A writer with a writer parent does it right.

RLC notes my complaint about Rebecca Walker and points out another article in the Sunday Times, which I missed:
Here's a really nice article about a famous writer's son who achieved literary success on his own, practicing his craft for years, suffering the rejections that come with the territory, even changing his name in order not to use it for advantage -- because he understood that it would hurt him as a writer to do so. I admire this young man, and I'm eager to read his book.
The first linked article is about Joe Hill, who hid his identity as the son of Stephen King until after his book "Heart-Shaped Box" was published and received great reviews. Give credit to Joe and to Stephen too.

But who's to say what people do from force of character and what they do out of inherited personality traits?
Like his father, Hill married young, has three kids and lives in an isolated part of New England. Also like his father, he shows his manuscripts to his wife. “A lot of people marry their moms,” he said. “I kind of married my dad. I’ll go from the manuscript I gave her and the manuscript I gave him and go back and forth, and it’s the same comments.” (Hill’s wife, Leanora, and King are so in sync that she reads King’s drafts too.)

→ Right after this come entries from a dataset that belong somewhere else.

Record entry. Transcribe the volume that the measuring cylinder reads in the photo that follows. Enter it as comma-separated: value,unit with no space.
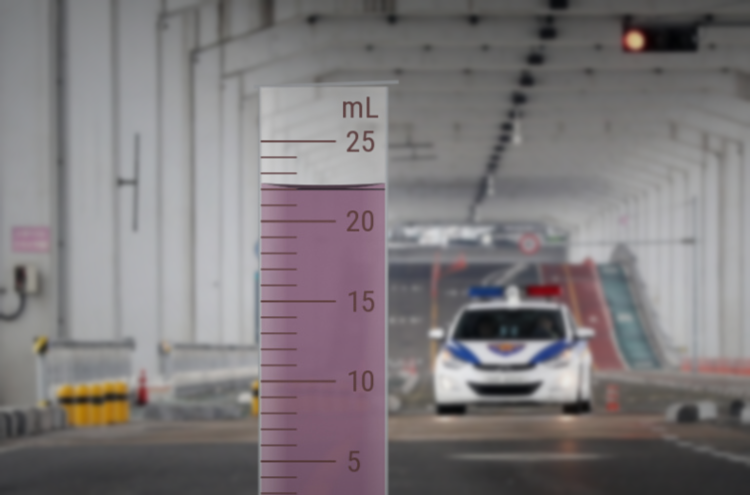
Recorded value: 22,mL
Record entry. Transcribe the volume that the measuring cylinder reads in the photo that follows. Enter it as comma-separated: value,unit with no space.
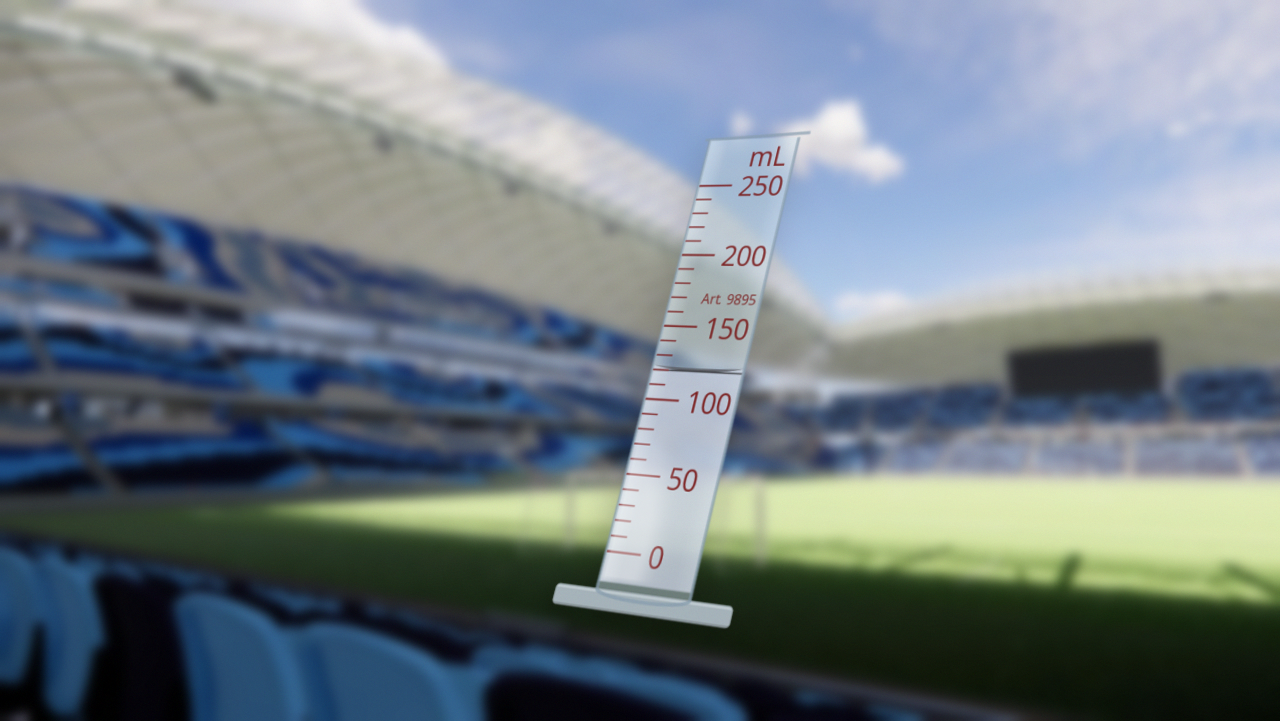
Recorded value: 120,mL
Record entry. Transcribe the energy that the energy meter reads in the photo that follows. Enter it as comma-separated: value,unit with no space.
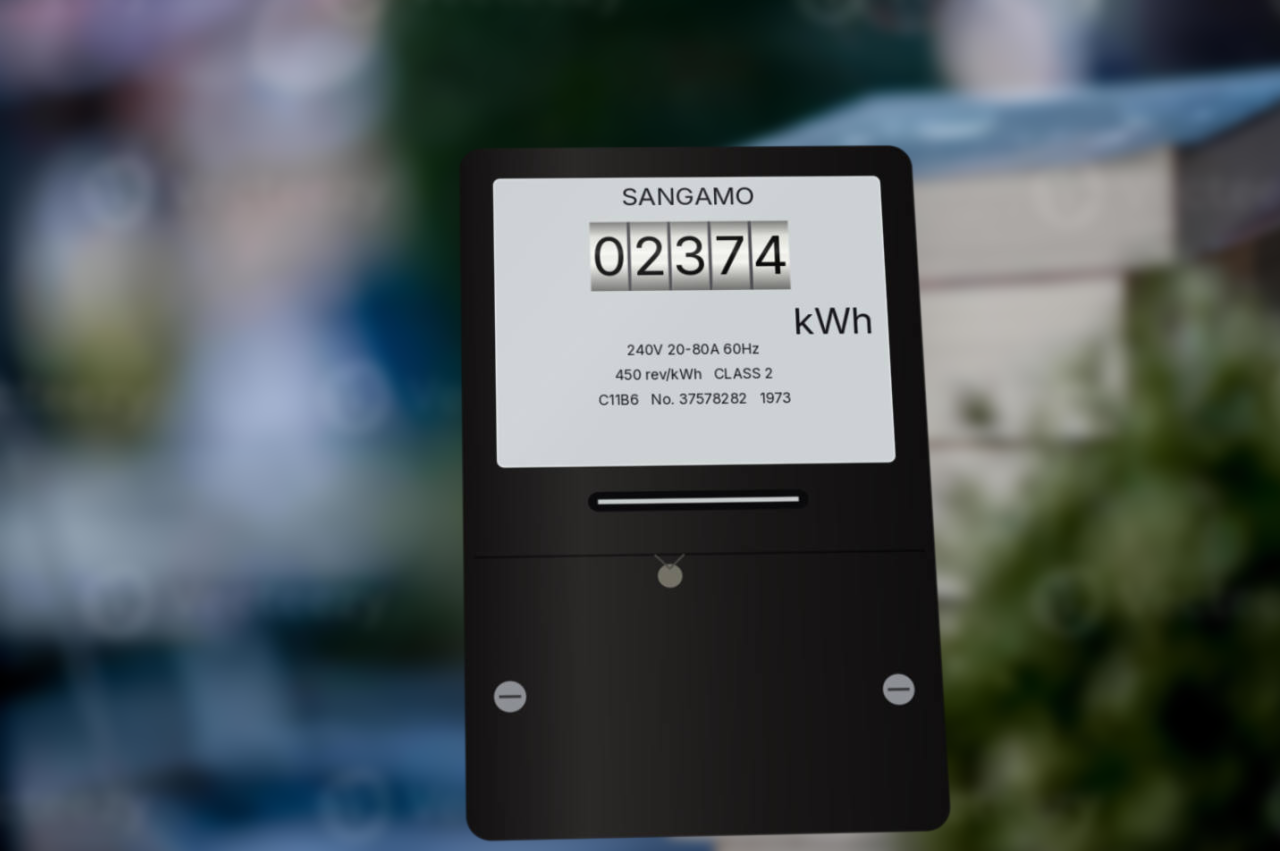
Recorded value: 2374,kWh
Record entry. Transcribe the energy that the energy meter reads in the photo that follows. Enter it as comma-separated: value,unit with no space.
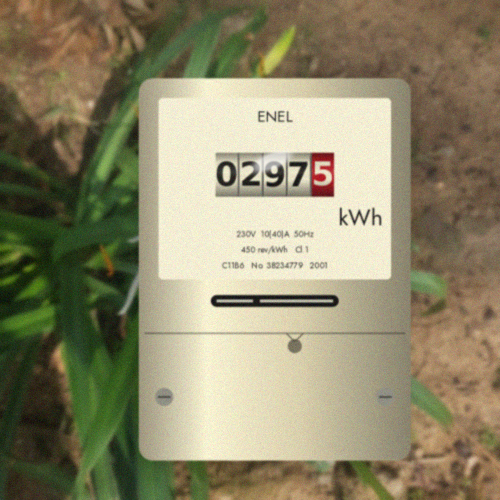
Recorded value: 297.5,kWh
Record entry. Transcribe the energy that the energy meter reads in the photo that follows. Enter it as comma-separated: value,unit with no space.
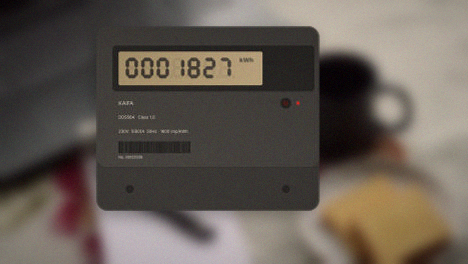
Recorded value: 1827,kWh
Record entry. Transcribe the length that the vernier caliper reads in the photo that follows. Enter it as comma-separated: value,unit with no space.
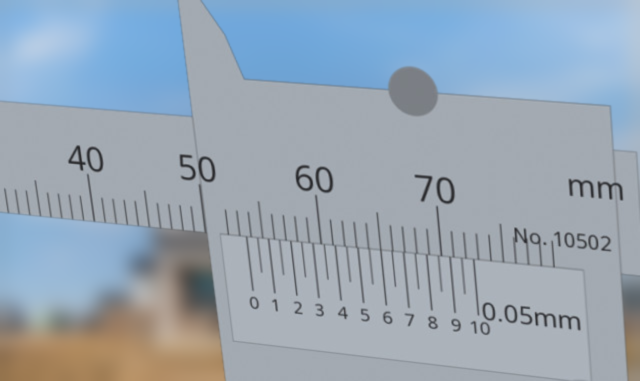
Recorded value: 53.6,mm
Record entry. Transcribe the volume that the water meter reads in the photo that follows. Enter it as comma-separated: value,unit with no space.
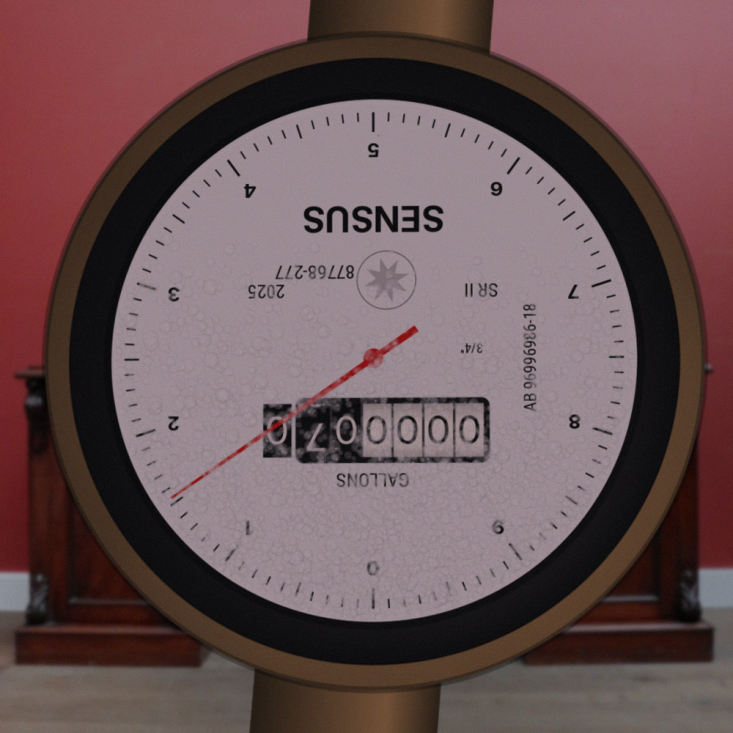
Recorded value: 71.5,gal
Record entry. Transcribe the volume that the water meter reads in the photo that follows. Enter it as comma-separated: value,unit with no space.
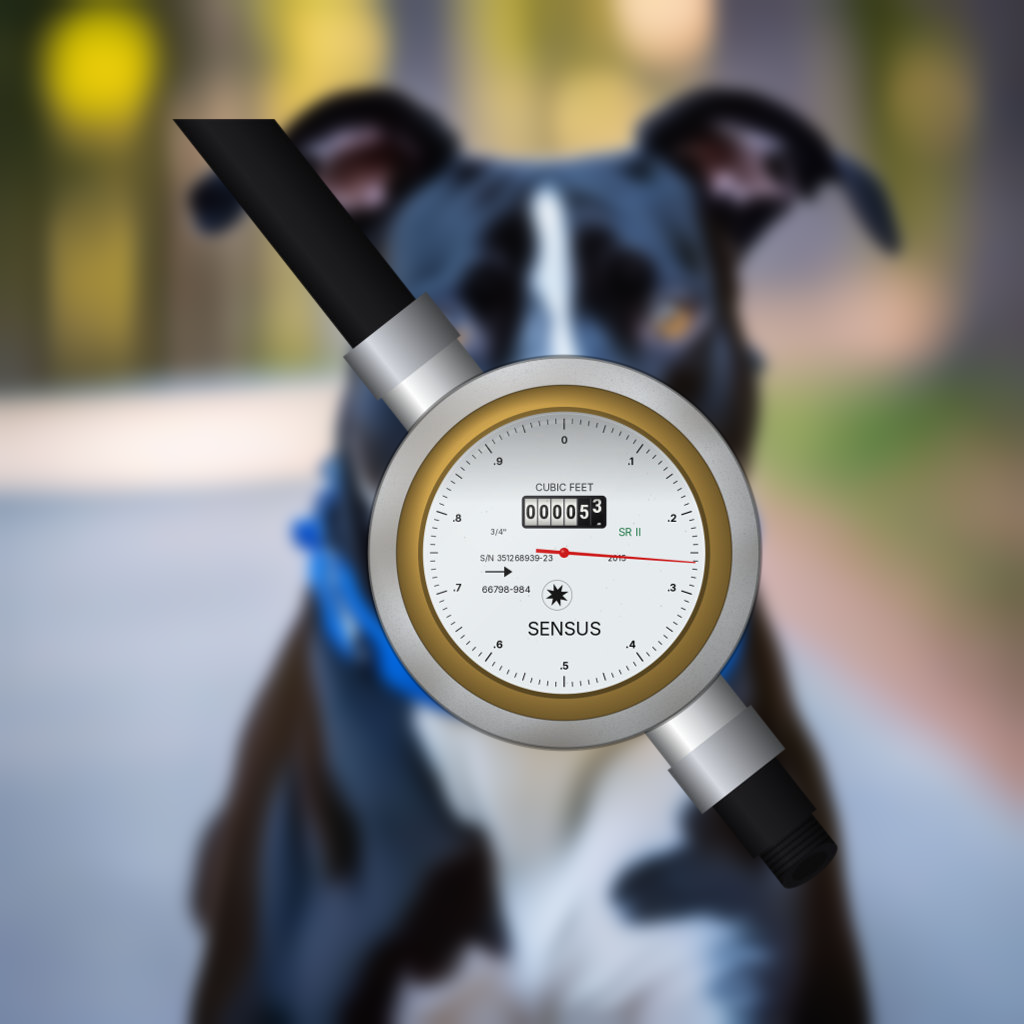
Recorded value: 53.26,ft³
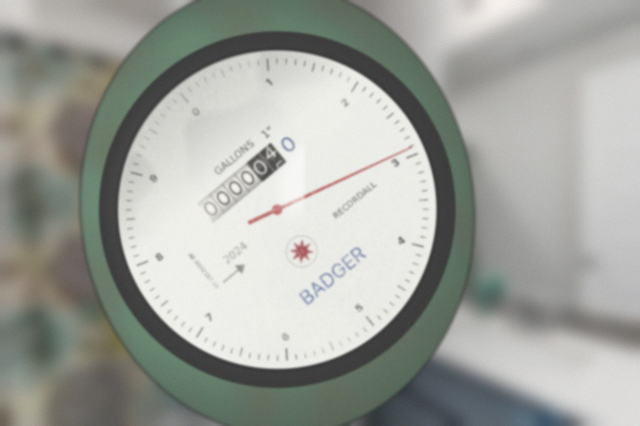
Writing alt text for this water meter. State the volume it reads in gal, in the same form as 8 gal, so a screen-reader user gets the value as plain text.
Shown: 42.9 gal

Hill is even more protective of his privacy than his father was for much of his career. (King didn’t have Google Maps and other online search devices to contend with.) Though Hill’s fallback demeanor is congenital niceness, he wouldn’t even consider an interview in his hometown and cut off any questions about his children. Hill is certainly no stranger to aggressive fans. When he was 12, he found a six-pack-toting ex-convict at the front door. “I just got out of Thomaston Prison,” Hill remembered the man saying, “and I just wanted to tell you that your dad’s books are the only things that kept me from killing someone in there.” Here, Hill made a sound effect to suggest that at that moment his head exploded, cartoon-style. “My memory is that my dad went outside and had a beer with the guy.” But, he added, “there have been people who have broken into the house. You get into a little bit of a defensive crouch.”

Hill did concede this much: He lives in a remote part of New Hampshire, not Maine, where he grew up. And he works at home. In his office, Hill keeps files full of letters that mark his long literary apprenticeship. Rejection. Rejection. Rejection. He could have had it another way.